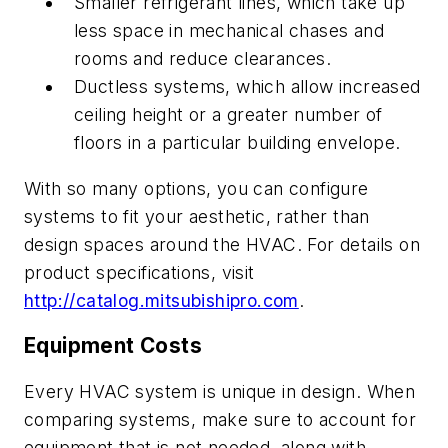
Smaller refrigerant lines, which take up
less space in mechanical chases and
rooms and reduce clearances.
Ductless systems, which allow increased
ceiling height or a greater number of
floors in a particular building envelope.
With so many options, you can configure
systems to fit your aesthetic, rather than
design spaces around the HVAC. For details on
product specifications, visit
http://catalog.mitsubishipro.com
.
Equipment Costs
Every HVAC system is unique in design. When
comparing systems, make sure to account for
equipment that is not needed, along with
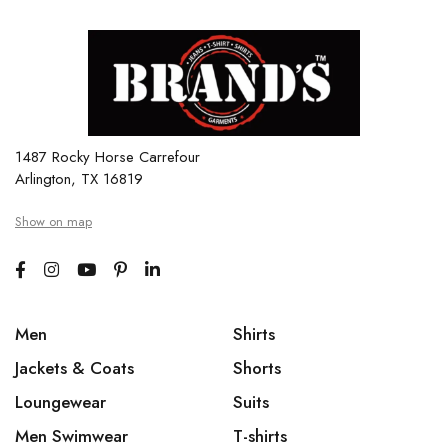
1487 Rocky Horse Carrefour
Arlington, TX 16819
Show on map
Men
Shirts
Jackets & Coats
Shorts
Loungewear
Suits
Men Swimwear
T-shirts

::::::::::

### Work to be completed
Restate each entry word for word, please, but drop any images it holds.

### Result for this exercise
Smaller refrigerant lines, which take up
less space in mechanical chases and
rooms and reduce clearances.
Ductless systems, which allow increased
ceiling height or a greater number of
floors in a particular building envelope.
With so many options, you can configure
systems to fit your aesthetic, rather than
design spaces around the HVAC. For details on
product specifications, visit
http://catalog.mitsubishipro.com
.
Equipment Costs
Every HVAC system is unique in design. When
comparing systems, make sure to account for
equipment that is not needed, along with
1487 Rocky Horse Carrefour
Arlington, TX 16819
Show on map
Men
Shirts
Jackets & Coats
Shorts
Loungewear
Suits
Men Swimwear
T-shirts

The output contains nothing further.